# 误差反向传播
求解梯度有两种方法：
- 上一章中的数值微分法
- 本章中的反向传播法

理解反向传播的过程有两种放方法：
- 数学公式
- 计算图

使用计算图的好处：
- 局部计算：无论计算图有多么复杂，都可以只关注局部的计算
- 使用计算图可以更好地理解反向传播的过程
- 使用计算图可以高效的计算梯度

链式法则：
- 定义：如果某个函数可以由复合函数表示，则该复合函数的导数可以由构成该符合函数的各个函数的导数乘积表示
- 使用公式表达为：$$\frac{\partial f}{\partial x} = \prod \limits_{i=0}^n \frac{\partial f_i}{\partial x_i}$$
- 加法节点的反向传播会将上游的值原封不动的传递给下游
- 乘法节点的反向传播会将输入信号翻转后传给下游

### 乘法层的实现
- 将梯度翻转后传递给下游

In [3]:
# 乘法层反向传播的简单实现
class MulLayer:
    def __init__(self):
        # self.x = None
        # self.y = None
        pass

    def forward(self, x, y):
        self.x = x
        self.y = y
        out = x * y

        return out

    def backward(self, dout):
        dx = dout * self.y
        dy = dout * self.x

        return dx, dy

In [4]:
# 测试乘法层的正向、反向传播
apple = 100
apple_num = 2
tax = 1.1

# layer
mul_apple_layer = MulLayer()
mul_tax_layer = MulLayer()

# forward
apple_price = mul_apple_layer.forward(apple, apple_num)
price = mul_tax_layer.forward(apple_price, tax)

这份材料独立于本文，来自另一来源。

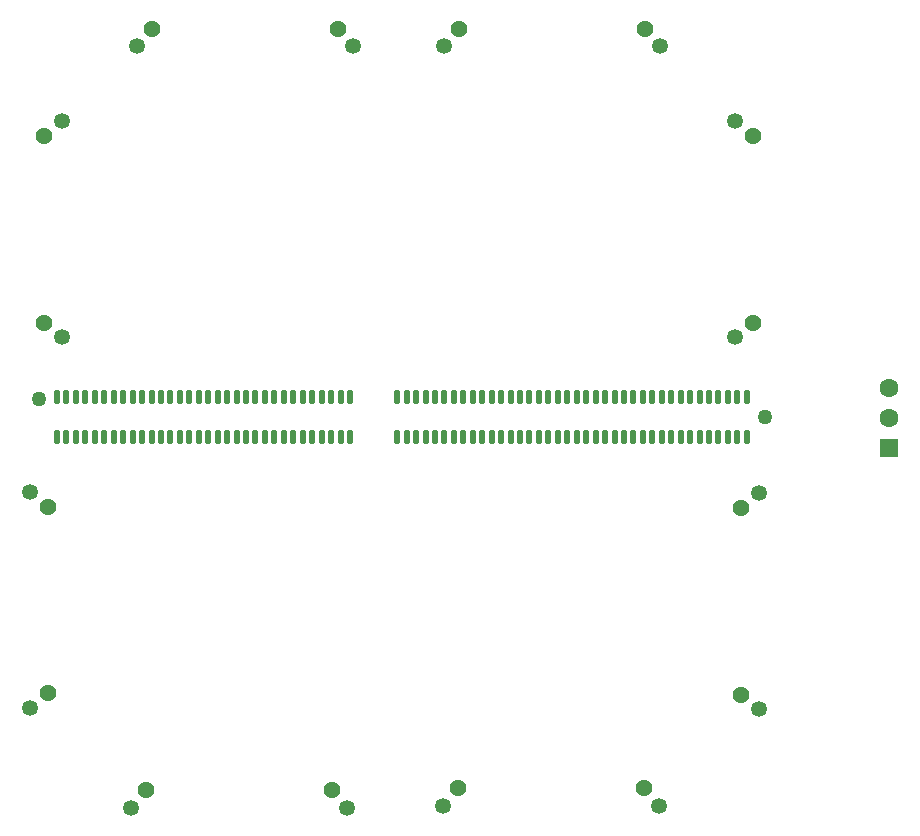
<source format=gbr>
%TF.GenerationSoftware,KiCad,Pcbnew,9.0.2*%
%TF.CreationDate,2025-05-28T10:28:05-07:00*%
%TF.ProjectId,8_Ch_Connector_CAEN_Adapter,385f4368-5f43-46f6-9e6e-6563746f725f,rev?*%
%TF.SameCoordinates,Original*%
%TF.FileFunction,Soldermask,Bot*%
%TF.FilePolarity,Negative*%
%FSLAX46Y46*%
G04 Gerber Fmt 4.6, Leading zero omitted, Abs format (unit mm)*
G04 Created by KiCad (PCBNEW 9.0.2) date 2025-05-28 10:28:05*
%MOMM*%
%LPD*%
G01*
G04 APERTURE LIST*
G04 Aperture macros list*
%AMRoundRect*
0 Rectangle with rounded corners*
0 $1 Rounding radius*
0 $2 $3 $4 $5 $6 $7 $8 $9 X,Y pos of 4 corners*
0 Add a 4 corners polygon primitive as box body*
4,1,4,$2,$3,$4,$5,$6,$7,$8,$9,$2,$3,0*
0 Add four circle primitives for the rounded corners*
1,1,$1+$1,$2,$3*
1,1,$1+$1,$4,$5*
1,1,$1+$1,$6,$7*
1,1,$1+$1,$8,$9*
0 Add four rect primitives between the rounded corners*
20,1,$1+$1,$2,$3,$4,$5,0*
20,1,$1+$1,$4,$5,$6,$7,0*
20,1,$1+$1,$6,$7,$8,$9,0*
20,1,$1+$1,$8,$9,$2,$3,0*%
G04 Aperture macros list end*
%ADD10C,1.350000*%
%ADD11C,1.431000*%
%ADD12RoundRect,0.102000X0.699000X-0.699000X0.699000X0.699000X-0.699000X0.699000X-0.699000X-0.699000X0*%
%ADD13C,1.602000*%
%ADD14C,1.270000*%
%ADD15RoundRect,0.125000X-0.125000X-0.475000X0.125000X-0.475000X0.125000X0.475000X-0.125000X0.475000X0*%
G04 APERTURE END LIST*
D10*
%TO.C,J\u002A\u002A*%
X166755000Y-117800000D03*
X185045000Y-117800000D03*
D11*
X168005000Y-116300000D03*
X183795000Y-116300000D03*
%TD*%
D10*
%TO.C,J\u002A\u002A*%
X166855000Y-53500000D03*
X185145000Y-53500000D03*
D11*
X168105000Y-52000000D03*
X183895000Y-52000000D03*
%TD*%
D10*
%TO.C,J\u002A\u002A*%
X134500000Y-78145000D03*
X134500000Y-59855000D03*
D11*
X133000000Y-76895000D03*
X133000000Y-61105000D03*
%TD*%
D12*
%TO.C,REF\u002A\u002A*%
X204500000Y-87540000D03*
D13*
X204500000Y-85000000D03*
X204500000Y-82460000D03*
%TD*%
D10*
%TO.C,J\u002A\u002A*%
X140855000Y-53500000D03*
X159145000Y-53500000D03*
D11*
X142105000Y-52000000D03*
X157895000Y-52000000D03*
%TD*%
D10*
%TO.C,J\u002A\u002A*%
X140355000Y-118000000D03*
X158645000Y-118000000D03*
D11*
X141605000Y-116500000D03*
X157395000Y-116500000D03*
%TD*%
D10*
%TO.C,J\u002A\u002A*%
X193500000Y-109645000D03*
X193500000Y-91355000D03*
D11*
X192000000Y-108395000D03*
X192000000Y-92605000D03*
%TD*%
D10*
%TO.C,J\u002A\u002A*%
X131800000Y-91255000D03*
X131800000Y-109545000D03*
D11*
X133300000Y-92505000D03*
X133300000Y-108295000D03*
%TD*%
D10*
%TO.C,J\u002A\u002A*%
X191500000Y-59855000D03*
X191500000Y-78145000D03*
D11*
X193000000Y-61105000D03*
X193000000Y-76895000D03*
%TD*%
D14*
%TO.C,REF\u002A\u002A*%
X132600000Y-83400000D03*
X194000000Y-84900000D03*
D15*
X134100000Y-83200000D03*
X134100000Y-86600000D03*
X134900000Y-83200000D03*
X134900000Y-86600000D03*
X135700000Y-83200000D03*
X135700000Y-86600000D03*
X136500000Y-83200000D03*
X136500000Y-86600000D03*
X137300000Y-83200000D03*
X137300000Y-86600000D03*
X138100000Y-83200000D03*
X138100000Y-86600000D03*
X138900000Y-83200000D03*
X138900000Y-86600000D03*
X139700000Y-83200000D03*
X139700000Y-86600000D03*
X140500000Y-83200000D03*
X140500000Y-86600000D03*
X141300000Y-83200000D03*
X141300000Y-86600000D03*
X142100000Y-83200000D03*
X142100000Y-86600000D03*
X142900000Y-83200000D03*
X142900000Y-86600000D03*
X143700000Y-83200000D03*
X143700000Y-86600000D03*
X144500000Y-83200000D03*
X144500000Y-86600000D03*
X145300000Y-83200000D03*
X145300000Y-86600000D03*
X146100000Y-83200000D03*
X146100000Y-86600000D03*
X146900000Y-83200000D03*
X146900000Y-86600000D03*
X147700000Y-83200000D03*
X147700000Y-86600000D03*
X148500000Y-83200000D03*
X148500000Y-86600000D03*
X149300000Y-83200000D03*
X149300000Y-86600000D03*
X150100000Y-83200000D03*
X150100000Y-86600000D03*
X150900000Y-83200000D03*
X150900000Y-86600000D03*
X151700000Y-83200000D03*
X151700000Y-86600000D03*
X152500000Y-83200000D03*
X152500000Y-86600000D03*
X153300000Y-83200000D03*
X153300000Y-86600000D03*
X154100000Y-83200000D03*
X154100000Y-86600000D03*
X154900000Y-83200000D03*
X154900000Y-86600000D03*
X155700000Y-83200000D03*
X155700000Y-86600000D03*
X156500000Y-83200000D03*
X156500000Y-86600000D03*
X157300000Y-83200000D03*
X157300000Y-86600000D03*
X158100000Y-83200000D03*
X158100000Y-86600000D03*
X158900000Y-83200000D03*
X158900000Y-86600000D03*
X162900000Y-83200000D03*
X162900000Y-86600000D03*
X163700000Y-83200000D03*
X163700000Y-86600000D03*
X164500000Y-83200000D03*
X164500000Y-86600000D03*
X165300000Y-83200000D03*
X165300000Y-86600000D03*
X166100000Y-83200000D03*
X166100000Y-86600000D03*
X166900000Y-83200000D03*
X166900000Y-86600000D03*
X167700000Y-83200000D03*
X167700000Y-86600000D03*
X168500000Y-83200000D03*
X168500000Y-86600000D03*
X169300000Y-83200000D03*
X169300000Y-86600000D03*
X170100000Y-83200000D03*
X170100000Y-86600000D03*
X170900000Y-83200000D03*
X170900000Y-86600000D03*
X171700000Y-83200000D03*
X171700000Y-86600000D03*
X172500000Y-83200000D03*
X172500000Y-86600000D03*
X173300000Y-83200000D03*
X173300000Y-86600000D03*
X174100000Y-83200000D03*
X174100000Y-86600000D03*
X174900000Y-83200000D03*
X174900000Y-86600000D03*
X175700000Y-83200000D03*
X175700000Y-86600000D03*
X176500000Y-83200000D03*
X176500000Y-86600000D03*
X177300000Y-83200000D03*
X177300000Y-86600000D03*
X178100000Y-83200000D03*
X178100000Y-86600000D03*
X178900000Y-83200000D03*
X178900000Y-86600000D03*
X179700000Y-83200000D03*
X179700000Y-86600000D03*
X180500000Y-83200000D03*
X180500000Y-86600000D03*
X181300000Y-83200000D03*
X181300000Y-86600000D03*
X182100000Y-83200000D03*
X182100000Y-86600000D03*
X182900000Y-83200000D03*
X182900000Y-86600000D03*
X183700000Y-83200000D03*
X183700000Y-86600000D03*
X184500000Y-83200000D03*
X184500000Y-86600000D03*
X185300000Y-83200000D03*
X185300000Y-86600000D03*
X186100000Y-83200000D03*
X186100000Y-86600000D03*
X186900000Y-83200000D03*
X186900000Y-86600000D03*
X187700000Y-83200000D03*
X187700000Y-86600000D03*
X188500000Y-83200000D03*
X188500000Y-86600000D03*
X189300000Y-83200000D03*
X189300000Y-86600000D03*
X190100000Y-83200000D03*
X190100000Y-86600000D03*
X190900000Y-83200000D03*
X190900000Y-86600000D03*
X191700000Y-83200000D03*
X191700000Y-86600000D03*
X192500000Y-83200000D03*
X192500000Y-86600000D03*
%TD*%
M02*

</source>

print(f'apple_price: {apple_price}')
print(f'tax_price: {price}')

# backforward
# 最终价格自己关于自己的梯度是1
dprice = 1
dapple_price, dtax = mul_tax_layer.backward(dprice)
dapple, dapple_num = mul_apple_layer.backward(dapple_price)
print(f'grad_apple_price:{dapple_price}')
print(f'grad_tax:{dtax}')
print(f'grad_apple:{dapple}')
print(f'grad_apple_num:{dapple_num}')

apple_price: 200
tax_price: 220.00000000000003
grad_apple_price:1.1
grad_tax:200
grad_apple:2.2
grad_apple_num:110.00000000000001


### 加法层的实现
- 将梯度原封不动的传递给下游

In [5]:
class AddLayer:
    def __init__(self):
        pass
    def forward(self, x, y):
        out = x + y
        return out
    def backward(self, dout):
        dx = dout * 1
        dy = dout * 1
        return dx, dy

In [6]:
apple = 100
apple_num = 2
orange = 150
orange_num = 3
tax = 1.1

# layer
apple_layer = MulLayer()
orange_layer = MulLayer()
add_apple_orange_layer = AddLayer()
mul_tax_layer = MulLayer()

# forward
apple_price = apple_layer.forward(apple, apple_num)
orange_price = orange_layer.forward(orange, orange_num)
all_price = add_apple_orange_layer.forward(apple_price, orange_price)
price = mul_tax_layer.forward(all_price, tax)

# backward
dprice = 1
dall_price, dtax = mul_tax_layer.backward(dprice)
dapple_price, dorange_price = add_apple_orange_layer.backward(dall_price)
dorange_price, dorange_num = orange_layer.backward(dorange_price)
dapple_price, dapple_num = apple_layer.backward(dapple_price)

# 查看反向传播的梯度
print(f'grad_apple_price:{dapple_price}')
print(f'grad_orange_price:{dorange_price}')
print(f'grad_tax:{dtax}')
print(f'grad_apple:{dapple_num}')
print(f'grad_orange:{dorange_num}')


grad_apple_price:2.2
grad_orange_price:3.3000000000000003
grad_tax:650
grad_apple:110.00000000000001
grad_orange:165.0


### ReLU层的实现
- 当x>0时，将信号原封不动的传递给下游
- 当x<=0时，传递给下游的信号将在这里终止

In [1]:
class ReluLayer():
    def __init__(self):
        pass
    def forward(self, x):
        self.mask = (x<=0)
        out = x.copy()
        out[self.mask] = 0
        return out
    def backward(self, dout):
        dout[self.mask]=0
        dx = dout
        return dx

# Sigmoid层的实现
- 上面加法和乘法层的实现，用的是具体的数值来向下游反向传递梯度的，这里的梯度就是具体的值
- Sigmoid这里直接用的函数的导数，把导数当成梯度，向下游传递把导数当成梯度反向传递

In [None]:
import numpy as np
class Sigmoid:
    def __init__(self):
        self.out = None
    def forward(self, x):
        out = 1 / (1 + np.exp(-x))
        self.out = out
        return out
    # 这里用了比较多的数学推导
    def backward(self, dout):
        dx = dout * (1.0 - self.out) * self.out
        return dx